- **WORK TO COMPLETE**
Write out each line of the material again, word for word.

- **RECORDS PROVIDED**
________

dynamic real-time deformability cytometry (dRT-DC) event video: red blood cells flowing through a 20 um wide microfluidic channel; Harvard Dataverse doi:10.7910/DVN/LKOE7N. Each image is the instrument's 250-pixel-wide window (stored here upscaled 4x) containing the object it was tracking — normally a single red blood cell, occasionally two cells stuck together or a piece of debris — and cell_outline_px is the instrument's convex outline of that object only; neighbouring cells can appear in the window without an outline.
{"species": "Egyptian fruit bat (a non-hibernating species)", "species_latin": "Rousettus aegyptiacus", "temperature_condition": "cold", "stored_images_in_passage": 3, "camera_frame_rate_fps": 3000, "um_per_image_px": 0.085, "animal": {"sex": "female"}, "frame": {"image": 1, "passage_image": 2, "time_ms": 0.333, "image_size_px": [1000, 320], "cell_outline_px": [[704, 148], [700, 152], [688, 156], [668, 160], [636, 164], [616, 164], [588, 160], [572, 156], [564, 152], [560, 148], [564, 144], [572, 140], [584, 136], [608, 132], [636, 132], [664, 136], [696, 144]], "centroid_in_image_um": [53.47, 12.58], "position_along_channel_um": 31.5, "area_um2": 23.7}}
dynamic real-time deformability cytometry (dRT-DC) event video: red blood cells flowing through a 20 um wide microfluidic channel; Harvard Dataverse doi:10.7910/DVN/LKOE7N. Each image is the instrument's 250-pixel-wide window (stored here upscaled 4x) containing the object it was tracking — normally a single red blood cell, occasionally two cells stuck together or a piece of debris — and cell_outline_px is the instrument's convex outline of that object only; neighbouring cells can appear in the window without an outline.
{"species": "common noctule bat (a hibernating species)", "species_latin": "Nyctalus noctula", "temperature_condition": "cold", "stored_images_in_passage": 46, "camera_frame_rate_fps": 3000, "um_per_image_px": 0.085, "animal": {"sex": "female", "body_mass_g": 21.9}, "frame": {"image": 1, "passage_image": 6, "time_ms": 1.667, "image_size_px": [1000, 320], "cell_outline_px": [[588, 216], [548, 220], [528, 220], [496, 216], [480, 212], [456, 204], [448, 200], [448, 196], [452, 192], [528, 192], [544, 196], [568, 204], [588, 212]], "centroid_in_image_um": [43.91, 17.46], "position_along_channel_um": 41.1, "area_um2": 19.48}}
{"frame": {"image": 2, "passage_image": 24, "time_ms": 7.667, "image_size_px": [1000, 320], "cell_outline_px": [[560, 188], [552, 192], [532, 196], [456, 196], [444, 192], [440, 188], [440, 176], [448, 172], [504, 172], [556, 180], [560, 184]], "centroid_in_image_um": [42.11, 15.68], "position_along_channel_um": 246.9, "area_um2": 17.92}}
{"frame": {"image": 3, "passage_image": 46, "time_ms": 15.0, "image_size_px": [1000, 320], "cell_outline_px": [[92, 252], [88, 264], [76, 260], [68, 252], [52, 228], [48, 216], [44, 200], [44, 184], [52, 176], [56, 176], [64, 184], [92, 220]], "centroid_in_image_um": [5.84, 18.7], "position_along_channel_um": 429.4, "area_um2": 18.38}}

________

- **SOLUTION FOR THIS TASK**
dynamic real-time deformability cytometry (dRT-DC) event video: red blood cells flowing through a 20 um wide microfluidic channel; Harvard Dataverse doi:10.7910/DVN/LKOE7N. Each image is the instrument's 250-pixel-wide window (stored here upscaled 4x) containing the object it was tracking — normally a single red blood cell, occasionally two cells stuck together or a piece of debris — and cell_outline_px is the instrument's convex outline of that object only; neighbouring cells can appear in the window without an outline.
{"species": "Egyptian fruit bat (a non-hibernating species)", "species_latin": "Rousettus aegyptiacus", "temperature_condition": "cold", "stored_images_in_passage": 3, "camera_frame_rate_fps": 3000, "um_per_image_px": 0.085, "animal": {"sex": "female"}, "frame": {"image": 1, "passage_image": 2, "time_ms": 0.333, "image_size_px": [1000, 320], "cell_outline_px": [[704, 148], [700, 152], [688, 156], [668, 160], [636, 164], [616, 164], [588, 160], [572, 156], [564, 152], [560, 148], [564, 144], [572, 140], [584, 136], [608, 132], [636, 132], [664, 136], [696, 144]], "centroid_in_image_um": [53.47, 12.58], "position_along_channel_um": 31.5, "area_um2": 23.7}}
dynamic real-time deformability cytometry (dRT-DC) event video: red blood cells flowing through a 20 um wide microfluidic channel; Harvard Dataverse doi:10.7910/DVN/LKOE7N. Each image is the instrument's 250-pixel-wide window (stored here upscaled 4x) containing the object it was tracking — normally a single red blood cell, occasionally two cells stuck together or a piece of debris — and cell_outline_px is the instrument's convex outline of that object only; neighbouring cells can appear in the window without an outline.
{"species": "common noctule bat (a hibernating species)", "species_latin": "Nyctalus noctula", "temperature_condition": "cold", "stored_images_in_passage": 46, "camera_frame_rate_fps": 3000, "um_per_image_px": 0.085, "animal": {"sex": "female", "body_mass_g": 21.9}, "frame": {"image": 1, "passage_image": 6, "time_ms": 1.667, "image_size_px": [1000, 320], "cell_outline_px": [[588, 216], [548, 220], [528, 220], [496, 216], [480, 212], [456, 204], [448, 200], [448, 196], [452, 192], [528, 192], [544, 196], [568, 204], [588, 212]], "centroid_in_image_um": [43.91, 17.46], "position_along_channel_um": 41.1, "area_um2": 19.48}}
{"frame": {"image": 2, "passage_image": 24, "time_ms": 7.667, "image_size_px": [1000, 320], "cell_outline_px": [[560, 188], [552, 192], [532, 196], [456, 196], [444, 192], [440, 188], [440, 176], [448, 172], [504, 172], [556, 180], [560, 184]], "centroid_in_image_um": [42.11, 15.68], "position_along_channel_um": 246.9, "area_um2": 17.92}}
{"frame": {"image": 3, "passage_image": 46, "time_ms": 15.0, "image_size_px": [1000, 320], "cell_outline_px": [[92, 252], [88, 264], [76, 260], [68, 252], [52, 228], [48, 216], [44, 200], [44, 184], [52, 176], [56, 176], [64, 184], [92, 220]], "centroid_in_image_um": [5.84, 18.7], "position_along_channel_um": 429.4, "area_um2": 18.38}}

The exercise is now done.